I already found a way to get a calculated sorted list using SMALL or LARGE combined with INDEX, but I'd like to have this calculated sort as well, WITHOUT USING VBA.

Answer

Drew Sherman picture Drew Sherman · Sep 17, 2009

Ok, I have two ideas for you. Hopefully one of them will get you where you need to go. Note that the first one ignores the request to do this as a formula since that solution is not pretty. I figured I make sure the easy way really wouldn't work for you ;^).

Use the Advanced Filter command

  1. Select the list (or put your selection anywhere inside the list and click ok if the dialog comes up complaining that Excel does not know if your list contains headers or not)
  2. Choose Data/Advanced Filter
  3. Choose either "Filter the list, in-place" or "Copy to another location"
  4. Click "Unique records only"
  5. Click ok
  6. You are done. A unique list is created either in place or at a new location. Note that you can record this action to create a one line VBA script to do this which could then possible be generalized to work in other situations for you (e.g. without the manual steps listed above).

Using Formulas (note that I'm building on Locksfree solution to end up with a list with no holes)

This solution will work with the following caveats:

  • The list must be sorted (ascending or descending does not matter). Actually that's quite accurate as the requirement is really that all like items must be contiguous but sorting is the easiest way to reach that state.
  • Three new columns are required (two new columns for calculations and one new column for the new list). The second and third columns could be combined but I'll leave that as an exercise to the reader.
  • Here is the summary of the solution:

    1. For each item in the list, calculate the number of duplicates above it.
    2. For each place in the unique list, calculate the index of the next unique item.
    3. Finally, use the indexes to create a new list with only unique items.
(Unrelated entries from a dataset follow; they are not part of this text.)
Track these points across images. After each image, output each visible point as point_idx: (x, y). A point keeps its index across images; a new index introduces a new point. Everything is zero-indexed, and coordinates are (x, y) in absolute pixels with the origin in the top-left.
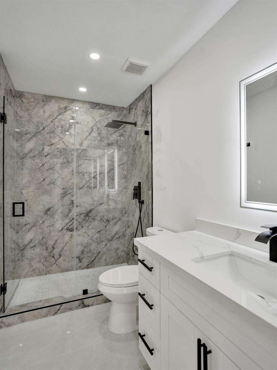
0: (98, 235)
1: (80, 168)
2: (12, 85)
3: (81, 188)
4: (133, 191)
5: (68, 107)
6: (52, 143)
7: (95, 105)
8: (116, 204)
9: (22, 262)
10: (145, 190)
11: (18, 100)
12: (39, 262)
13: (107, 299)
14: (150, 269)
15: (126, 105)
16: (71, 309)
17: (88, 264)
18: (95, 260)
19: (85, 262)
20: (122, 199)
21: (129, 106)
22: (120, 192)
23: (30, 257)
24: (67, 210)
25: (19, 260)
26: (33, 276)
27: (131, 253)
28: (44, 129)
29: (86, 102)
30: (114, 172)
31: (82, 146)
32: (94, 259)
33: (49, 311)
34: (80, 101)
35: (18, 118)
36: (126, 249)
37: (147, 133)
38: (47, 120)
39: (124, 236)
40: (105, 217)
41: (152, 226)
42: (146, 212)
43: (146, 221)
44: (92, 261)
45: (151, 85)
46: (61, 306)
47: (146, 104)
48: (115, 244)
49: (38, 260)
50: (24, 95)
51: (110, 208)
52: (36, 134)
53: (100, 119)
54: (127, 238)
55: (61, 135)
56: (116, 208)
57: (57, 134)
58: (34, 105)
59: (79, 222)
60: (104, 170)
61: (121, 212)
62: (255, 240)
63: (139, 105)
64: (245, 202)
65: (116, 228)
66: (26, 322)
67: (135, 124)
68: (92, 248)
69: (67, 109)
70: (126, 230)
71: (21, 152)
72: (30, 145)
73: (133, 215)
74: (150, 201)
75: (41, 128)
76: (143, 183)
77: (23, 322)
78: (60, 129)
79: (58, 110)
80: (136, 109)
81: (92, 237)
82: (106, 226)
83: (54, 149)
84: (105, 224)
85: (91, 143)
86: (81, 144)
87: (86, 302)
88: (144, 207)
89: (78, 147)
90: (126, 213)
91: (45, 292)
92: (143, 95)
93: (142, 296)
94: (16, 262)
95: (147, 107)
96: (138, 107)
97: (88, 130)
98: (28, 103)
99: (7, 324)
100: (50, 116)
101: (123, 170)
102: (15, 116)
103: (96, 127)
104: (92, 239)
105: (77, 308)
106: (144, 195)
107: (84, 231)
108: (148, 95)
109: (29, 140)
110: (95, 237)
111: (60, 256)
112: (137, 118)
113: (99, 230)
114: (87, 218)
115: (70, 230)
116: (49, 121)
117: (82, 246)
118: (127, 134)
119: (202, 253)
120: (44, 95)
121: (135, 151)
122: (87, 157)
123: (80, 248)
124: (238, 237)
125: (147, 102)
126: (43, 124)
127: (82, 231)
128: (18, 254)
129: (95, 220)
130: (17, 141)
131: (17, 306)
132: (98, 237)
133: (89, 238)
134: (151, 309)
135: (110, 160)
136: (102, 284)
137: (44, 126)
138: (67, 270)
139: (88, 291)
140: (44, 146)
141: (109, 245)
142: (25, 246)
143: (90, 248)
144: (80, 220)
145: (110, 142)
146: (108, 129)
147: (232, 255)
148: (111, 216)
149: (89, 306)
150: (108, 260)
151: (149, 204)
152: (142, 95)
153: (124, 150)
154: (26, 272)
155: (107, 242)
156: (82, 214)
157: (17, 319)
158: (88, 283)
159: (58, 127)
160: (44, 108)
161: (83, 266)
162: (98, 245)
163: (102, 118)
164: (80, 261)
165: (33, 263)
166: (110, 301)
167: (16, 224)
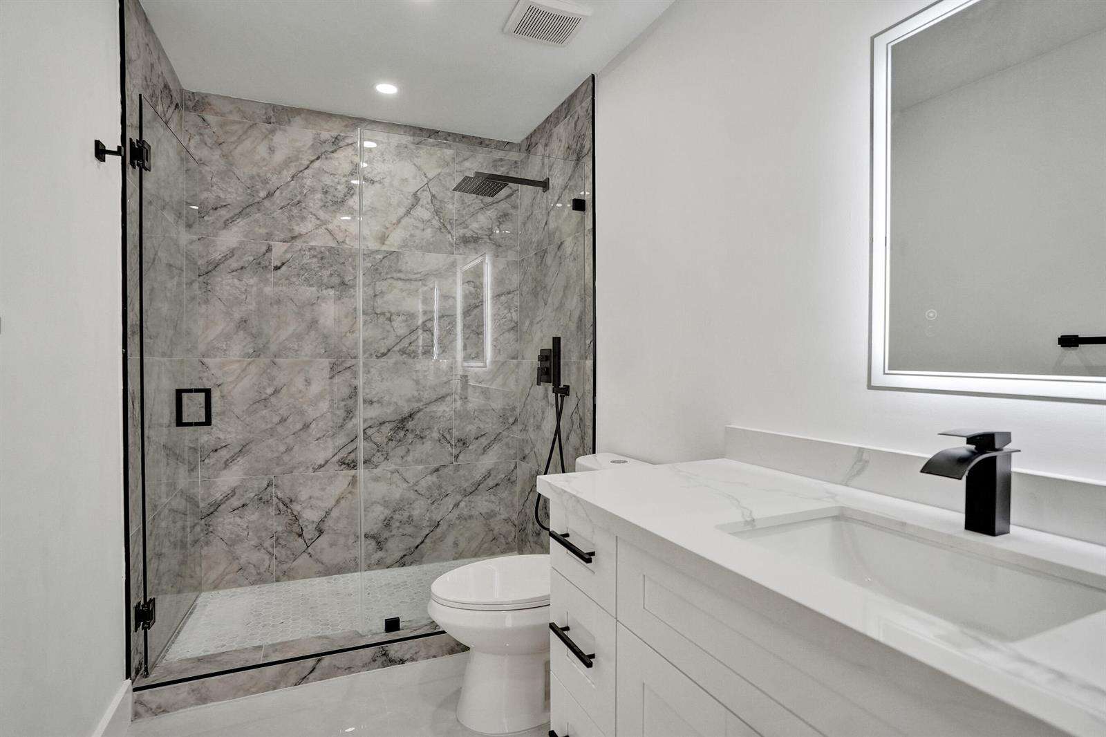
0: (433, 479)
1: (379, 301)
2: (172, 72)
3: (384, 355)
4: (536, 363)
5: (345, 137)
6: (296, 234)
7: (425, 134)
8: (488, 398)
9: (206, 548)
10: (574, 358)
11: (192, 117)
12: (259, 547)
13: (459, 644)
14: (587, 558)
15: (518, 138)
16: (349, 669)
17: (405, 553)
18: (422, 545)
19: (396, 548)
20: (504, 384)
21: (527, 138)
22: (499, 366)
23: (232, 533)
24: (342, 411)
25: (196, 542)
26: (240, 586)
27: (531, 525)
28: (270, 195)
29: (399, 125)
30: (482, 313)
31: (386, 242)
32: (422, 542)
33: (284, 675)
34: (380, 123)
35: (193, 165)
36: (515, 516)
37: (579, 205)
38: (280, 173)
39: (510, 481)
40: (455, 433)
41: (594, 452)
42: (576, 417)
43: (574, 439)
44: (417, 547)
45: (593, 77)
46: (319, 660)
47: (578, 128)
48: (482, 503)
49: (252, 543)
50: (210, 105)
51: (468, 409)
52: (248, 210)
53: (440, 171)
54: (518, 489)
55: (321, 214)
56: (488, 410)
57: (311, 210)
58: (240, 132)
59: (375, 443)
60: (454, 307)
61: (501, 419)
62: (922, 471)
63: (555, 134)
64: (885, 374)
65: (488, 461)
66: (212, 701)
67: (545, 185)
68: (416, 513)
69: (341, 144)
70: (516, 467)
71: (201, 257)
72: (229, 239)
73: (539, 427)
74: (589, 386)
75: (262, 194)
76: (568, 341)
77: (204, 703)
78: (319, 196)
79: (313, 145)
80: (546, 145)
81: (416, 484)
82: (457, 457)
83: (300, 250)
84: (454, 451)
85: (412, 236)
86: (383, 239)
87: (394, 650)
88: (570, 404)
89: (373, 245)
90: (516, 420)
91: (273, 626)
92: (567, 106)
93: (561, 632)
94: (189, 546)
95: (580, 137)
96: (554, 138)
97: (405, 200)
98: (222, 125)
99: (154, 707)
100: (287, 163)
101: (510, 310)
102: (182, 159)
103: (426, 194)
104: (416, 488)
105: (366, 666)
106: (569, 371)
107: (393, 467)
108: (583, 105)
109: (226, 224)
110: (423, 483)
111: (321, 532)
112: (551, 168)
113: (437, 465)
114: (402, 433)
115: (348, 465)
116: (287, 174)
117: (387, 507)
118: (520, 215)
119: (751, 512)
120: (270, 105)
121: (542, 258)
122: (400, 271)
123: (379, 512)
124: (859, 472)
125: (580, 124)
126: (268, 183)
127: (385, 468)
128: (194, 527)
129: (424, 440)
130: (189, 226)
131: (188, 660)
132: (433, 483)
133: (405, 485)
134: (589, 665)
135: (468, 282)
136: (440, 601)
137: (271, 187)
138: (340, 570)
139: (401, 624)
140: (270, 243)
141: (466, 506)
142: (217, 506)
143: (409, 512)
144: (378, 438)
145: (469, 234)
146: (463, 200)
147: (841, 517)
148: (471, 429)
149: (402, 662)
150: (462, 545)
151: (583, 395)
152: (565, 106)
153: (512, 256)
154: (220, 573)
155: (459, 497)
156: (384, 423)
157: (186, 693)
158: (402, 602)
159: (313, 190)
160: (272, 140)
161: (389, 561)
162: (433, 503)
163: (447, 170)
164: (380, 545)
165: (238, 549)
166: (466, 649)
167: (186, 449)
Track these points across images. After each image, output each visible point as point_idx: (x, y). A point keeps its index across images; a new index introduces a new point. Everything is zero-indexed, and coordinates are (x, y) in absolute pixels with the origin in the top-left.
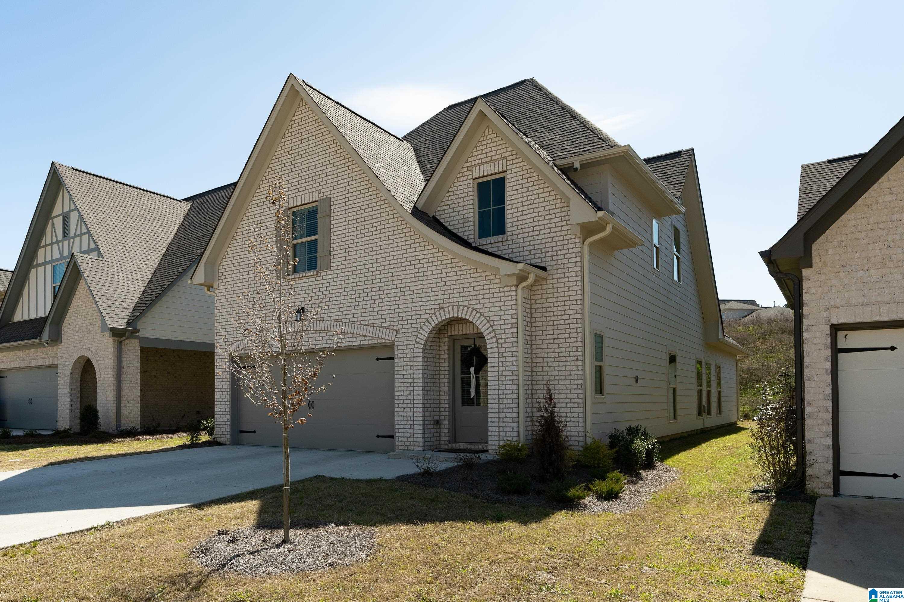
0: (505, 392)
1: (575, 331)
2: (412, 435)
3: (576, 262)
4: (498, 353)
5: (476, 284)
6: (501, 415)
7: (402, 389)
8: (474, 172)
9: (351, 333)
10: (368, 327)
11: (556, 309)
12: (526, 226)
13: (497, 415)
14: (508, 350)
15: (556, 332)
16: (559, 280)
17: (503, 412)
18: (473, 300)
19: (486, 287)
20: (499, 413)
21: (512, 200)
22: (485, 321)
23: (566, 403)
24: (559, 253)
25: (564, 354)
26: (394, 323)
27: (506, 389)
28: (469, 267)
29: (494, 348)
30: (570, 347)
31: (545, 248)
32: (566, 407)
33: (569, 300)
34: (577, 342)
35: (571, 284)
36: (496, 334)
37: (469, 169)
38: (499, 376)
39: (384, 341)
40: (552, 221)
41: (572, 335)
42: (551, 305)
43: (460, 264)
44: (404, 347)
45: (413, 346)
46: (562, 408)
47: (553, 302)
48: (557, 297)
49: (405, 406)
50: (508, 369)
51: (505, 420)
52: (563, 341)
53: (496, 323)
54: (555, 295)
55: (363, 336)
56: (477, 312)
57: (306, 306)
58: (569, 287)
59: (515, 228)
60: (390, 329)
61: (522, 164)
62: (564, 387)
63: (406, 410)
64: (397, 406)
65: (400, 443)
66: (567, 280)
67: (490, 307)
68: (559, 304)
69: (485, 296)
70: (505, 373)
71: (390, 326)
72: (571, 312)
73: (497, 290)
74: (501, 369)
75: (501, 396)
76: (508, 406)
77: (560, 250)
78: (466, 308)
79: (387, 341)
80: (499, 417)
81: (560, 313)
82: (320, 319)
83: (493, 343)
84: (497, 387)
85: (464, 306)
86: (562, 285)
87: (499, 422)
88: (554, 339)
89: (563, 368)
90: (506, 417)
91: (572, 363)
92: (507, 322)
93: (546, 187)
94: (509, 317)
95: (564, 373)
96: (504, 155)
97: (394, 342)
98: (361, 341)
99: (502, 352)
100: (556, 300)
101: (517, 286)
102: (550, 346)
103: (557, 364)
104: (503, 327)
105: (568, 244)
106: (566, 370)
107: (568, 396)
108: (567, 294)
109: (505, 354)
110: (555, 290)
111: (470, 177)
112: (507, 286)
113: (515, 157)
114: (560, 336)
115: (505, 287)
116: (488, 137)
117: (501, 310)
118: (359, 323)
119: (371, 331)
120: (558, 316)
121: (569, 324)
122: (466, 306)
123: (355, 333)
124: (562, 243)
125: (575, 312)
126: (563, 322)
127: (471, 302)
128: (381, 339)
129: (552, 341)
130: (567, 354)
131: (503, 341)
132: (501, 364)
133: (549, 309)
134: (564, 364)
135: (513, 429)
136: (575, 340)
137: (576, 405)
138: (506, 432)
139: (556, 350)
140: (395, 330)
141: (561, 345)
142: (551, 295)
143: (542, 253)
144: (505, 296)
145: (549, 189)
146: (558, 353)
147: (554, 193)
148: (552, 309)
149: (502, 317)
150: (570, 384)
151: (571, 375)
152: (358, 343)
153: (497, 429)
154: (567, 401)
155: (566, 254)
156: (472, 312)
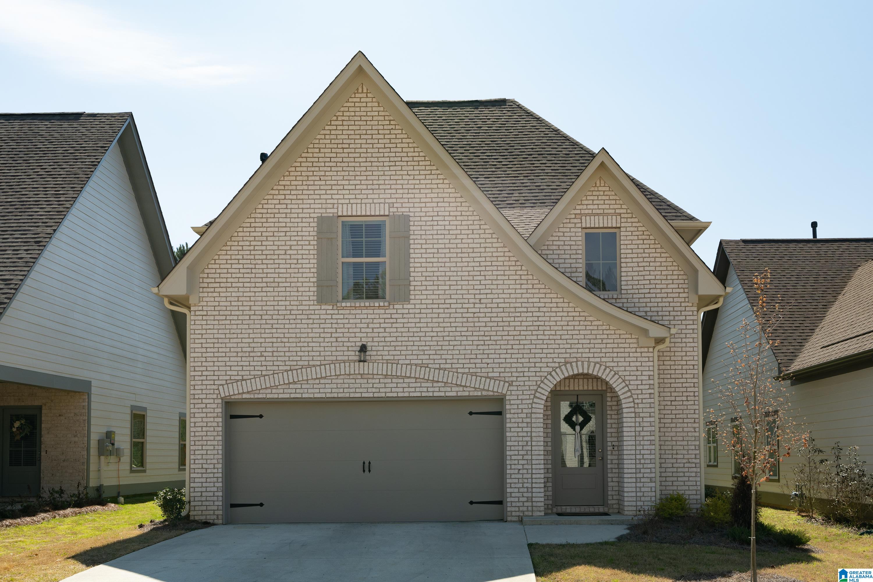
0: (642, 452)
1: (692, 394)
2: (530, 499)
3: (693, 329)
4: (635, 413)
5: (609, 341)
6: (638, 475)
7: (517, 448)
8: (583, 221)
9: (442, 382)
10: (469, 377)
11: (673, 372)
12: (642, 287)
13: (634, 475)
14: (645, 410)
15: (673, 394)
16: (677, 345)
17: (640, 473)
18: (605, 357)
19: (620, 345)
20: (636, 473)
21: (627, 258)
22: (620, 380)
23: (684, 463)
24: (677, 318)
25: (681, 416)
26: (506, 374)
27: (643, 449)
28: (600, 323)
29: (630, 407)
30: (687, 409)
31: (662, 311)
32: (684, 467)
33: (687, 365)
34: (694, 405)
35: (688, 349)
36: (632, 394)
37: (577, 216)
38: (635, 436)
39: (491, 393)
40: (669, 286)
41: (689, 398)
42: (669, 367)
43: (591, 318)
44: (519, 402)
45: (531, 401)
46: (680, 467)
47: (671, 365)
48: (675, 361)
49: (520, 467)
50: (645, 429)
51: (643, 480)
52: (681, 403)
53: (632, 383)
54: (672, 358)
55: (461, 385)
56: (611, 370)
57: (369, 344)
58: (686, 352)
59: (631, 287)
60: (500, 381)
61: (638, 225)
62: (682, 448)
63: (521, 472)
64: (509, 467)
65: (513, 509)
66: (684, 345)
67: (625, 367)
68: (676, 367)
69: (619, 355)
70: (642, 434)
71: (500, 377)
72: (688, 376)
73: (634, 350)
74: (637, 429)
75: (638, 457)
76: (645, 466)
77: (677, 316)
78: (598, 366)
79: (495, 394)
80: (636, 478)
81: (677, 376)
82: (392, 362)
83: (629, 402)
84: (634, 448)
85: (596, 363)
86: (680, 349)
87: (636, 482)
88: (671, 401)
89: (681, 430)
90: (643, 477)
91: (689, 425)
92: (644, 382)
93: (663, 253)
94: (647, 378)
95: (681, 434)
96: (617, 211)
97: (505, 395)
98: (457, 392)
99: (639, 413)
100: (673, 363)
101: (654, 347)
102: (667, 407)
103: (674, 425)
104: (640, 387)
105: (685, 311)
106: (683, 431)
107: (686, 457)
108: (684, 358)
109: (641, 415)
110: (673, 354)
111: (579, 225)
112: (644, 347)
113: (630, 215)
114: (677, 399)
115: (641, 347)
116: (600, 189)
117: (637, 370)
118: (454, 370)
119: (474, 382)
120: (675, 378)
121: (687, 387)
122: (598, 363)
123: (450, 381)
124: (679, 309)
125: (692, 376)
126: (680, 385)
127: (603, 360)
128: (488, 390)
129: (669, 403)
130: (685, 416)
131: (640, 401)
132: (637, 424)
133: (666, 372)
134: (682, 425)
135: (651, 489)
136: (692, 403)
137: (694, 465)
138: (643, 492)
139: (673, 412)
140: (507, 382)
141: (678, 407)
142: (668, 358)
143: (658, 316)
144: (642, 357)
145: (667, 255)
146: (676, 414)
147: (672, 260)
148: (670, 372)
149: (639, 378)
150: (688, 445)
151: (688, 436)
152: (454, 394)
153: (634, 490)
154: (685, 461)
155: (684, 320)
156: (605, 370)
    And here is a step by step example:

    1. Open a new spreadsheet
    2. In a1:a6 enter the example given in the original question ("red", "blue", "red", "green", "blue", "black")
    3. Sort the list: put the selection in the list and choose the sort command.
    4. In column B, calculate the duplicates:
      1. In B1, enter "=IF(COUNTIF($A$1:A1,A1) = 1,0,COUNTIF(A1:$A$6,A1))". Note that the "$" in the cell references are very important as it will make the next step (populating the rest of the column) much easier. The "$" indicates an absolute reference so that when the cell content is copy/pasted the reference will not update (as opposed to a relative reference which will update).
      2. Use smart copy to populate the rest of column B: Select B1. Move your mouse over the black square in the lower right hand corner of the selection. Click and drag down to the bottom of the list (B6). When you release, the formula will be copied into B2:B6 with the relative references updated.
      3. The value of B1:B6 should now be "0,0,1,0,0,1". Notice that the "1" entries indicate duplicates.
    5. In Column C, create an index of unique items:
      1. In C1, enter "=Row()". You really just want C1 = 1 but using Row() means this solution will work even if the list does not start in row 1.
      2. In C2, enter "=IF(C1+1<=ROW($B$6), C1+1+INDEX($B$1:$B$6,C1+1),C1+1)". The "if" is being used to stop a #REF from being produced when the index reaches the end of the list.
      3. Use smart copy to populate C3:C6.
      4. The value of C1:C6 should be "1,2,4,5,7,8"
    6. In column D, create the new unique list:
      1. In D1, enter "=IF(C1<=ROW($A$6), INDEX($A$1:$A$6,C1), "")". And, the "if" is being used to stop the #REF case when the index goes beyond the end of the list.
      2. Use smart copy to populate D2:D6.
      3. The values of D1:D6 should now be "black","blue","green","red","","".

    Hope this helps....